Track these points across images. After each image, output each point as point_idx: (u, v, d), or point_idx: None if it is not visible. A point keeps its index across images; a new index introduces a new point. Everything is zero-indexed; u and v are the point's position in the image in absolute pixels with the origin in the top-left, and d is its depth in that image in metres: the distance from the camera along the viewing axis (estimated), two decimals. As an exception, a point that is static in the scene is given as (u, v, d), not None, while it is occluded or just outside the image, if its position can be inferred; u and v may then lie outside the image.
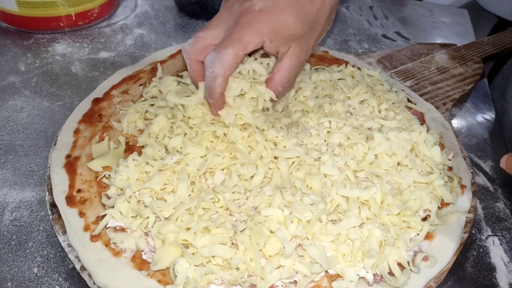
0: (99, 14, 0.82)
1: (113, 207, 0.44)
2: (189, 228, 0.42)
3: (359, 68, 0.67)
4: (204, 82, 0.50)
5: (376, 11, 0.98)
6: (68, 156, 0.51)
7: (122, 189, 0.46)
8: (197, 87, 0.54)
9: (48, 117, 0.62)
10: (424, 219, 0.47)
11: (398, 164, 0.51)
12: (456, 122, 0.68)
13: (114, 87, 0.62)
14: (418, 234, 0.45)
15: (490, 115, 0.70)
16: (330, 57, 0.73)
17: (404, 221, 0.45)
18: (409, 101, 0.64)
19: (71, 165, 0.50)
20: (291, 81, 0.53)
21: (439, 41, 0.89)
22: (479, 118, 0.70)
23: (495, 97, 0.78)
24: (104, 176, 0.48)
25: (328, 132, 0.54)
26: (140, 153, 0.50)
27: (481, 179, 0.59)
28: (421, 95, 0.67)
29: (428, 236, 0.46)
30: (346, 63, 0.71)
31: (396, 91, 0.64)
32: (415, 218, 0.45)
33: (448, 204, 0.49)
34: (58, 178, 0.49)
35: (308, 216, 0.43)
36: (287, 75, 0.51)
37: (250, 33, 0.46)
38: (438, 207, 0.48)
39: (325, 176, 0.49)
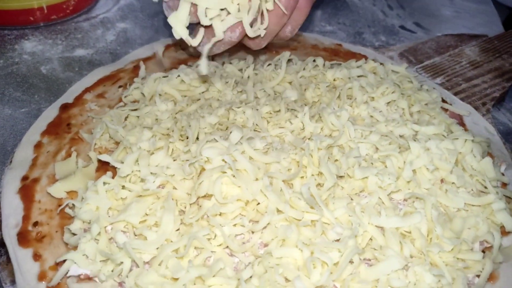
0: (76, 7, 0.71)
1: (77, 247, 0.34)
2: (177, 279, 0.31)
3: (381, 63, 0.56)
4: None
5: (390, 1, 0.87)
6: (24, 178, 0.41)
7: (89, 223, 0.35)
8: None
9: (9, 128, 0.51)
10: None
11: (442, 181, 0.41)
12: (497, 125, 0.57)
13: (87, 90, 0.51)
14: (477, 276, 0.35)
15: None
16: (344, 50, 0.62)
17: (459, 258, 0.35)
18: (443, 101, 0.53)
19: (27, 189, 0.39)
20: None
21: (465, 32, 0.78)
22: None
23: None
24: (67, 205, 0.37)
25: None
26: (115, 174, 0.39)
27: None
28: (455, 94, 0.57)
29: (491, 277, 0.35)
30: (365, 57, 0.60)
31: (427, 89, 0.53)
32: (474, 255, 0.34)
33: (508, 232, 0.39)
34: (10, 208, 0.38)
35: (335, 258, 0.32)
36: None
37: None
38: (499, 238, 0.38)
39: (352, 200, 0.38)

→ Task item
Pictures stay out. Copy exactly, and only, the lines from the one containing "31: (396, 91, 0.64)" through the end of the data.

→ Exercise response
31: (396, 91, 0.64)
32: (415, 218, 0.45)
33: (448, 204, 0.49)
34: (58, 178, 0.49)
35: (308, 216, 0.43)
36: (287, 75, 0.51)
37: (250, 33, 0.46)
38: (438, 207, 0.48)
39: (325, 176, 0.49)
0: (76, 7, 0.71)
1: (77, 247, 0.34)
2: (177, 279, 0.31)
3: (381, 63, 0.56)
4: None
5: (390, 1, 0.87)
6: (24, 178, 0.41)
7: (89, 223, 0.35)
8: None
9: (9, 128, 0.51)
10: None
11: (442, 181, 0.41)
12: (497, 125, 0.57)
13: (87, 90, 0.51)
14: (477, 276, 0.35)
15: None
16: (344, 50, 0.62)
17: (459, 258, 0.35)
18: (443, 101, 0.53)
19: (27, 189, 0.39)
20: None
21: (465, 32, 0.78)
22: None
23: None
24: (67, 205, 0.37)
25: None
26: (115, 174, 0.39)
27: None
28: (455, 94, 0.57)
29: (491, 277, 0.35)
30: (365, 57, 0.60)
31: (427, 89, 0.53)
32: (474, 255, 0.34)
33: (508, 232, 0.39)
34: (10, 208, 0.38)
35: (335, 258, 0.32)
36: None
37: None
38: (499, 238, 0.38)
39: (352, 200, 0.38)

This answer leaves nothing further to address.